[Stored dataset items]
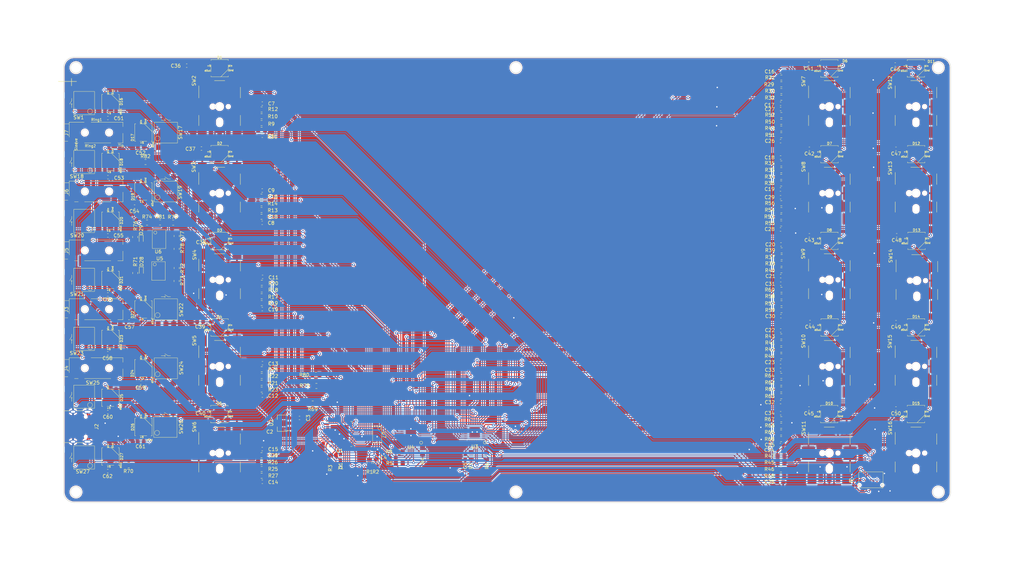
<source format=kicad_pcb>
(kicad_pcb (version 20211014) (generator pcbnew)

  (general
    (thickness 1.6)
  )

  (paper "A4")
  (layers
    (0 "F.Cu" signal)
    (31 "B.Cu" signal)
    (32 "B.Adhes" user "B.Adhesive")
    (33 "F.Adhes" user "F.Adhesive")
    (34 "B.Paste" user)
    (35 "F.Paste" user)
    (36 "B.SilkS" user "B.Silkscreen")
    (37 "F.SilkS" user "F.Silkscreen")
    (38 "B.Mask" user)
    (39 "F.Mask" user)
    (40 "Dwgs.User" user "User.Drawings")
    (41 "Cmts.User" user "User.Comments")
    (42 "Eco1.User" user "User.Eco1")
    (43 "Eco2.User" user "User.Eco2")
    (44 "Edge.Cuts" user)
    (45 "Margin" user)
    (46 "B.CrtYd" user "B.Courtyard")
    (47 "F.CrtYd" user "F.Courtyard")
    (48 "B.Fab" user)
    (49 "F.Fab" user)
    (50 "User.1" user)
    (51 "User.2" user)
    (52 "User.3" user)
    (53 "User.4" user)
    (54 "User.5" user)
    (55 "User.6" user)
    (56 "User.7" user)
    (57 "User.8" user)
    (58 "User.9" user)
  )

  (setup
    (stackup
      (layer "F.SilkS" (type "Top Silk Screen"))
      (layer "F.Paste" (type "Top Solder Paste"))
      (layer "F.Mask" (type "Top Solder Mask") (thickness 0.01))
      (layer "F.Cu" (type "copper") (thickness 0.035))
      (layer "dielectric 1" (type "core") (thickness 1.51) (material "FR4") (epsilon_r 4.5) (loss_tangent 0.02))
      (layer "B.Cu" (type "copper") (thickness 0.035))
      (layer "B.Mask" (type "Bottom Solder Mask") (thickness 0.01))
      (layer "B.Paste" (type "Bottom Solder Paste"))
      (layer "B.SilkS" (type "Bottom Silk Screen"))
      (copper_finish "None")
      (dielectric_constraints no)
    )
    (pad_to_mask_clearance 0)
    (pcbplotparams
      (layerselection 0x00010fc_ffffffff)
      (disableapertmacros false)
      (usegerberextensions false)
      (usegerberattributes true)
      (usegerberadvancedattributes true)
      (creategerberjobfile true)
      (svguseinch false)
      (svgprecision 6)
      (excludeedgelayer true)
      (plotframeref false)
      (viasonmask false)
      (mode 1)
      (useauxorigin false)
      (hpglpennumber 1)
      (hpglpenspeed 20)
      (hpglpendiameter 15.000000)
      (dxfpolygonmode true)
      (dxfimperialunits true)
      (dxfusepcbnewfont true)
      (psnegative false)
      (psa4output false)
      (plotreference true)
      (plotvalue true)
      (plotinvisibletext false)
      (sketchpadsonfab false)
      (subtractmaskfromsilk false)
      (outputformat 1)
      (mirror false)
      (drillshape 0)
      (scaleselection 1)
      (outputdirectory "")
    )
  )

  (net 0 "")
  (net 1 "+5V")
  (net 2 "GND")
  (net 3 "Net-(C1-Pad2)")
  (net 4 "EN_1A")
  (net 5 "EN_1B")
  (net 6 "EN_6A")
  (net 7 "EN_6B")
  (net 8 "EN_11A")
  (net 9 "EN_11B")
  (net 10 "EN_2A")
  (net 11 "EN_2B")
  (net 12 "Reset")
  (net 13 "SWCLK")
  (net 14 "SWDIO")
  (net 15 "EN1_INT")
  (net 16 "EN_7A")
  (net 17 "EN2_INT")
  (net 18 "EN_7B")
  (net 19 "Net-(R5-Pad2)")
  (net 20 "SDA_BUS")
  (net 21 "SCL_BUS")
  (net 22 "D+")
  (net 23 "D-")
  (net 24 "EN_12A")
  (net 25 "EN_12B")
  (net 26 "EN_3A")
  (net 27 "EN_3B")
  (net 28 "EN_8A")
  (net 29 "EN_8B")
  (net 30 "EN_13A")
  (net 31 "EN_13B")
  (net 32 "EN_4A")
  (net 33 "EN_4B")
  (net 34 "EN_9A")
  (net 35 "EN_9B")
  (net 36 "EN_14A")
  (net 37 "EN_14B")
  (net 38 "EN_5A")
  (net 39 "EN_5B")
  (net 40 "EN_10A")
  (net 41 "EN_10B")
  (net 42 "EN_15A")
  (net 43 "EN_15B")
  (net 44 "Net-(D1-Pad2)")
  (net 45 "Net-(D1-Pad4)")
  (net 46 "Net-(D2-Pad2)")
  (net 47 "Net-(D3-Pad2)")
  (net 48 "Net-(D4-Pad2)")
  (net 49 "Net-(D5-Pad2)")
  (net 50 "Net-(D6-Pad2)")
  (net 51 "Net-(D7-Pad2)")
  (net 52 "Net-(D8-Pad2)")
  (net 53 "Net-(D10-Pad4)")
  (net 54 "Net-(D10-Pad2)")
  (net 55 "Net-(D11-Pad2)")
  (net 56 "Net-(D12-Pad2)")
  (net 57 "Net-(D13-Pad2)")
  (net 58 "Net-(D14-Pad2)")
  (net 59 "Net-(D15-Pad2)")
  (net 60 "Net-(D16-Pad2)")
  (net 61 "Net-(D17-Pad2)")
  (net 62 "Net-(D18-Pad2)")
  (net 63 "Net-(D19-Pad2)")
  (net 64 "Net-(D20-Pad2)")
  (net 65 "Net-(D21-Pad2)")
  (net 66 "Net-(D22-Pad2)")
  (net 67 "Net-(D23-Pad2)")
  (net 68 "Net-(D24-Pad2)")
  (net 69 "Net-(D25-Pad2)")
  (net 70 "Net-(D26-Pad2)")
  (net 71 "Net-(D27-Pad2)")
  (net 72 "unconnected-(J2-PadA5)")
  (net 73 "unconnected-(J2-PadA8)")
  (net 74 "unconnected-(J2-PadB5)")
  (net 75 "unconnected-(J2-PadB8)")
  (net 76 "Net-(R7-Pad2)")
  (net 77 "Net-(R8-Pad2)")
  (net 78 "Net-(J4-Pad2)")
  (net 79 "Net-(J4-Pad3)")
  (net 80 "Net-(R13-Pad2)")
  (net 81 "Net-(R14-Pad2)")
  (net 82 "Net-(R17-Pad2)")
  (net 83 "Net-(R18-Pad2)")
  (net 84 "Net-(R21-Pad2)")
  (net 85 "Net-(R22-Pad2)")
  (net 86 "Net-(R25-Pad2)")
  (net 87 "Net-(R26-Pad2)")
  (net 88 "Net-(R29-Pad2)")
  (net 89 "Net-(R30-Pad2)")
  (net 90 "Net-(R33-Pad2)")
  (net 91 "Net-(R34-Pad2)")
  (net 92 "Net-(R37-Pad2)")
  (net 93 "Net-(R38-Pad2)")
  (net 94 "Net-(R41-Pad2)")
  (net 95 "Net-(R42-Pad2)")
  (net 96 "Net-(R45-Pad2)")
  (net 97 "Net-(R46-Pad2)")
  (net 98 "Net-(R49-Pad2)")
  (net 99 "Net-(R50-Pad2)")
  (net 100 "Net-(R53-Pad2)")
  (net 101 "Net-(R54-Pad2)")
  (net 102 "Net-(R57-Pad2)")
  (net 103 "Net-(R58-Pad2)")
  (net 104 "Net-(R61-Pad2)")
  (net 105 "Net-(R62-Pad2)")
  (net 106 "Net-(R65-Pad2)")
  (net 107 "Net-(R66-Pad2)")
  (net 108 "LED_Out")
  (net 109 "unconnected-(R70-Pad2)")
  (net 110 "EN_But_01")
  (net 111 "EN_But_06")
  (net 112 "EN_But_11")
  (net 113 "EN_But_02")
  (net 114 "EN_But_07")
  (net 115 "EN_But_12")
  (net 116 "EN_But_03")
  (net 117 "EN_But_08")
  (net 118 "EN_But_13")
  (net 119 "EN_But_04")
  (net 120 "EN_But_09")
  (net 121 "EN_But_14")
  (net 122 "EN_But_05")
  (net 123 "EN_But_10")
  (net 124 "EN_But_15")
  (net 125 "unconnected-(U1-Pad11)")
  (net 126 "unconnected-(U1-Pad22)")
  (net 127 "unconnected-(U1-Pad26)")
  (net 128 "unconnected-(U1-Pad27)")
  (net 129 "unconnected-(U1-Pad29)")
  (net 130 "unconnected-(U1-Pad37)")
  (net 131 "unconnected-(U1-Pad38)")
  (net 132 "unconnected-(U1-Pad39)")
  (net 133 "unconnected-(U1-Pad41)")
  (net 134 "TB_01")
  (net 135 "TB_02")
  (net 136 "TB_03")
  (net 137 "RX1")
  (net 138 "Net-(D28-Pad1)")
  (net 139 "Net-(D28-Pad2)")
  (net 140 "Net-(D29-Pad1)")
  (net 141 "Net-(D29-Pad2)")
  (net 142 "RDY 1")
  (net 143 "RDY 2")
  (net 144 "PGM_1")
  (net 145 "PGM_2")
  (net 146 "NRST1")
  (net 147 "NRST2")
  (net 148 "LED_DATA")
  (net 149 "LED_CLK")
  (net 150 "LED_LATCH")
  (net 151 "LED_BLANK1")
  (net 152 "Net-(J3-Pad3)")
  (net 153 "Net-(R73-Pad1)")
  (net 154 "TX1")
  (net 155 "Net-(J5-Pad3)")
  (net 156 "Net-(R78-Pad1)")
  (net 157 "Net-(J6-Pad3)")
  (net 158 "TX2")
  (net 159 "Net-(J6-Pad2)")
  (net 160 "Net-(J7-Pad4)")
  (net 161 "Net-(J7-Pad2)")
  (net 162 "Pedal_In")
  (net 163 "TB_04")
  (net 164 "TB_05")
  (net 165 "TB_06")
  (net 166 "TB_07")
  (net 167 "TB_08")
  (net 168 "TB_09")
  (net 169 "TB_10")
  (net 170 "TB_11")
  (net 171 "TB_12")
  (net 172 "unconnected-(U5-Pad1)")
  (net 173 "unconnected-(U5-Pad4)")
  (net 174 "unconnected-(U6-Pad1)")
  (net 175 "unconnected-(U6-Pad4)")
  (net 176 "unconnected-(U7-Pad1)")
  (net 177 "unconnected-(J3-Pad4)")
  (net 178 "unconnected-(J3-Pad5)")
  (net 179 "Net-(R11-Pad2)")
  (net 180 "Net-(R10-Pad2)")
  (net 181 "unconnected-(J4-Pad4)")
  (net 182 "unconnected-(J4-Pad5)")
  (net 183 "unconnected-(J5-Pad4)")
  (net 184 "unconnected-(J5-Pad5)")
  (net 185 "unconnected-(J6-Pad4)")
  (net 186 "unconnected-(J6-Pad5)")
  (net 187 "unconnected-(J7-Pad1)")
  (net 188 "unconnected-(J7-Pad3)")
  (net 189 "unconnected-(J7-Pad5)")
  (net 190 "+3.3V")
  (net 191 "RX2")

  (footprint "Libraries:IN-PI55TATPRPGPB" (layer "F.Cu") (at 221.01 53))

  (footprint "Libraries:IN-PI55TATPRPGPB" (layer "F.Cu") (at 13.5 47.18 90))

  (footprint "Resistor_SMD:R_0805_2012Metric_Pad1.20x1.40mm_HandSolder" (layer "F.Cu") (at 57.12 20.94 180))

  (footprint "Resistor_SMD:R_0805_2012Metric_Pad1.20x1.40mm_HandSolder" (layer "F.Cu") (at 32.59 51.61 -90))

  (footprint "Capacitor_SMD:C_0603_1608Metric_Pad1.08x0.95mm_HandSolder" (layer "F.Cu") (at 206.92 99.55))

  (footprint "Capacitor_SMD:C_0603_1608Metric_Pad1.08x0.95mm_HandSolder" (layer "F.Cu") (at 240.2325 101.4 180))

  (footprint "Libraries:IN-PI55TATPRPGPB" (layer "F.Cu") (at 13.5 81.3 90))

  (footprint "Capacitor_SMD:C_0603_1608Metric_Pad1.08x0.95mm_HandSolder" (layer "F.Cu") (at 12.75 68.48))

  (footprint "Resistor_SMD:R_0805_2012Metric_Pad1.20x1.40mm_HandSolder" (layer "F.Cu") (at 96.825 113.825))

  (footprint "Resistor_SMD:R_0805_2012Metric_Pad1.20x1.40mm_HandSolder" (layer "F.Cu") (at 207.14 11.69))

  (footprint "Capacitor_SMD:C_0603_1608Metric_Pad1.08x0.95mm_HandSolder" (layer "F.Cu") (at 57.28 47.79 180))

  (footprint "Resistor_SMD:R_0805_2012Metric_Pad1.20x1.40mm_HandSolder" (layer "F.Cu") (at 31.6 47.73 180))

  (footprint "Capacitor_SMD:C_0603_1608Metric_Pad1.08x0.95mm_HandSolder" (layer "F.Cu") (at 206.94 4.13))

  (footprint "Capacitor_SMD:C_0603_1608Metric_Pad1.08x0.95mm_HandSolder" (layer "F.Cu") (at 206.8 122.63))

  (footprint "Resistor_SMD:R_0805_2012Metric_Pad1.20x1.40mm_HandSolder" (layer "F.Cu") (at 207.1275 32.6))

  (footprint "Libraries:IN-PI55TATPRPGPB" (layer "F.Cu") (at 13.5 30.24 90))

  (footprint "Capacitor_SMD:C_0603_1608Metric_Pad1.08x0.95mm_HandSolder" (layer "F.Cu") (at 79.87 115.54 90))

  (footprint "Capacitor_SMD:C_0603_1608Metric_Pad1.08x0.95mm_HandSolder" (layer "F.Cu") (at 206.95 78.88))

  (footprint "Libraries:TS06-667-55-BK-100-G-SMT-TR" (layer "F.Cu") (at 29.5 21.76 90))

  (footprint "Libraries:IN-PI55TATPRPGPB" (layer "F.Cu") (at 23 89.77 90))

  (footprint "Resistor_SMD:R_0805_2012Metric_Pad1.20x1.40mm_HandSolder" (layer "F.Cu") (at 207.12 93.94))

  (footprint "Libraries:PEC11S" (layer "F.Cu") (at 45 39.25))

  (footprint "Capacitor_SMD:C_0603_1608Metric_Pad1.08x0.95mm_HandSolder" (layer "F.Cu") (at 35.5 2.43 180))

  (footprint "Resistor_SMD:R_0805_2012Metric_Pad1.20x1.40mm_HandSolder" (layer "F.Cu") (at 57.14 93.97 180))

  (footprint "Capacitor_SMD:C_0603_1608Metric_Pad1.08x0.95mm_HandSolder" (layer "F.Cu") (at 240.25 76.49 180))

  (footprint "Resistor_SMD:R_0805_2012Metric_Pad1.20x1.40mm_HandSolder" (layer "F.Cu") (at 207.12 22.5))

  (footprint "Capacitor_SMD:C_0603_1608Metric_Pad1.08x0.95mm_HandSolder" (layer "F.Cu") (at 206.97 65.38))

  (footprint "Resistor_SMD:R_0805_2012Metric_Pad1.20x1.40mm_HandSolder" (layer "F.Cu") (at 32.59 55.32 90))

  (footprint "Libraries:PEC11S" (layer "F.Cu") (at 45 89.25))

  (footprint "Resistor_SMD:R_0805_2012Metric_Pad1.20x1.40mm_HandSolder" (layer "F.Cu") (at 207.03 118.97))

  (footprint "Resistor_SMD:R_0805_2012Metric_Pad1.20x1.40mm_HandSolder" (layer "F.Cu") (at 207.1275 30.67))

  (footprint "Capacitor_SMD:C_0603_1608Metric_Pad1.08x0.95mm_HandSolder" (layer "F.Cu") (at 215.2425 26.43 180))

  (footprint "Capacitor_SMD:C_0603_1608Metric_Pad1.08x0.95mm_HandSolder" (layer "F.Cu") (at 240.02 2.1 180))

  (footprint "Capacitor_SMD:C_0603_1608Metric_Pad1.08x0.95mm_HandSolder" (layer "F.Cu") (at 12.75 17.53))

  (footprint "Libraries:IN-PI55TATPRPGPB" (layer "F.Cu") (at 221.08 78.01))

  (footprint "Capacitor_SMD:C_0603_1608Metric_Pad1.08x0.95mm_HandSolder" (layer "F.Cu") (at 59.56 105.66 -90))

  (footprint "Libraries:PEC11S" (layer "F.Cu") (at 246 114.26))

  (footprint "Resistor_SMD:R_0805_2012Metric_Pad1.20x1.40mm_HandSolder" (layer "F.Cu") (at 207.18 71.02))

  (footprint "Resistor_SMD:R_0805_2012Metric_Pad1.20x1.40mm_HandSolder" (layer "F.Cu") (at 207.0975 36.44))

  (footprint "Libraries:SJ-43515TS-SMT-TR" (layer "F.Cu") (at 1.61 38.75 90))

  (footprint "Resistor_SMD:R_0805_2012Metric_Pad1.20x1.40mm_HandSolder" (layer "F.Cu") (at 207.0975 46.02))

  (footprint "Resistor_SMD:R_0805_2012Metric_Pad1.20x1.40mm_HandSolder" (layer "F.Cu") (at 207.12 82.52))

  (footprint "Resistor_SMD:R_0805_2012Metric_Pad1.20x1.40mm_HandSolder" (layer "F.Cu") (at 207.12 20.59))

  (footprint "Resistor_SMD:R_0805_2012Metric_Pad1.20x1.40mm_HandSolder" (layer "F.Cu") (at 96.865 117.255))

  (footprint "Libraries:IN-PI55TATPRPGPB" (layer "F.Cu") (at 221 3.24))

  (footprint "Libraries:PEC11S" (layer "F.Cu") (at 221 64.25))

  (footprint "Libraries:PEC11S" (layer "F.Cu") (at 221 14.26))

  (footprint "Resistor_SMD:R_0805_2012Metric_Pad1.20x1.40mm_HandSolder" (layer "F.Cu") (at 57.1 44.1 180))

  (footprint "Libraries:M24512-DFDW6TP" (layer "F.Cu") (at 90.45 108.87 -90))

  (footprint "Resistor_SMD:R_0805_2012Metric_Pad1.20x1.40mm_HandSolder" (layer "F.Cu") (at 207.1 106.39))

  (footprint "Resistor_SMD:R_0805_2012Metric_Pad1.20x1.40mm_HandSolder" (layer "F.Cu") (at 57.14 120.83 180))

  (footprint "Resistor_SMD:R_0805_2012Metric_Pad1.20x1.40mm_HandSolder" (layer "F.Cu") (at 103.585 113.735 90))

  (footprint "Capacitor_SMD:C_0603_1608Metric_Pad1.08x0.95mm_HandSolder" (layer "F.Cu") (at 206.93 90.23))

  (footprint "Capacitor_SMD:C_0603_1608Metric_Pad1.08x0.95mm_HandSolder" (layer "F.Cu") (at 57.33 122.55 180))

  (footprint "Resistor_SMD:R_0805_2012Metric_Pad1.20x1.40mm_HandSolder" (layer "F.Cu") (at 117.64 115.1 90))

  (footprint "Resistor_SMD:R_0805_2012Metric_Pad1.20x1.40mm_HandSolder" (layer "F.Cu") (at 207.08 108.31))

  (footprint "Capacitor_SMD:C_0603_1608Metric_Pad1.08x0.95mm_HandSolder" (layer "F.Cu") (at 57.32 13.4 180))

  (footprint "Capacitor_SMD:C_0603_1608Metric_Pad1.08x0.95mm_HandSolder" (layer "F.Cu")
    (tedit 5F68FEEF) (tstamp 4d3740e7-65ac-4f89-b7ce-a1310ed3e9ef)
    (at 206.9175 40.42)
    (descr "Capacitor SMD 0603 (1608 Metric), square (rectangular) end terminal, IPC_7351 nominal with elongated pad for handsoldering. (Body size source: IPC-SM-782 page 76, https://www.pcb-3d.com/wordpress/wp-content/uploads/ipc-sm-782a_amendment_1_and_2.pdf), generated with kicad-footprint-generator")
    (tags "capacitor handsolder")
    (property "Sheetfile" "Matrix_V2_Base.kicad_sch")
    (property "Sheetname" "")
    (path "/cac6e772-f827-49f2-b4b7-efd8f2cc8aae")
    (attr smd)
    (fp_text reference "C29" (at -3.16 0.02) (layer "F.SilkS")
      (effects (font (size 1 1) (thickness 0.15)))
      (tstamp e8e9643e-3072-4df4-a26a-3f0764a98cd8)
    )
    (fp_text value "10nf" (at 0 1.43) (layer "F.Fab") hide
      (effects (font (size 1 1) (thickness 0.15)))
      (tstamp ae5f9ade-d9d0-4860-999e-37a7d2a3de70)
    )
    (fp_text user "${REFERENCE}" (at 0 0) (layer "F.Fab") hide
      (effects (font (size 0.4 0.4) (thickness 0.06)))
      (tstamp e7acbe04-4b1b-4ad9-a59f-acbf13d01c3f)
    )
    (fp_line (start -0.146267 -0.51) (end 0.146267 -0.51) (layer "F.SilkS") (width 0.12) (tstamp 16e6c93d-ec2a-4e9d-bd91-bf686c248359))
    (fp_line (start -0.146267 0.51) (end 0.146267 0.51) (layer "F.SilkS") (width 0.12) (tstamp c45a4a4e-8308-4d1c-ba24-a10803e8d346))
    (fp_line (start 1.65 -0.73) (end 1.65 0.73) (layer "F.CrtYd") (width 0.05) (tstamp 39ef8af2-801e-49ec-9fa2-c913c745f9d3))
    (fp_line (start 1.65 0.73) (end -1.65 0.73) (layer "F.CrtYd") (width 0.05) (tstamp 593f7400-183b-4347-b28c-df97e8d76b2e))
    (fp_line (s
... [3701279 chars truncated]
</source>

PROBLEM STATEMENT: Each line above that carries the string "Adhesive" has to be returned.

OUTPUT:
    (32 "B.Adhes" user "B.Adhesive")
    (33 "F.Adhes" user "F.Adhesive")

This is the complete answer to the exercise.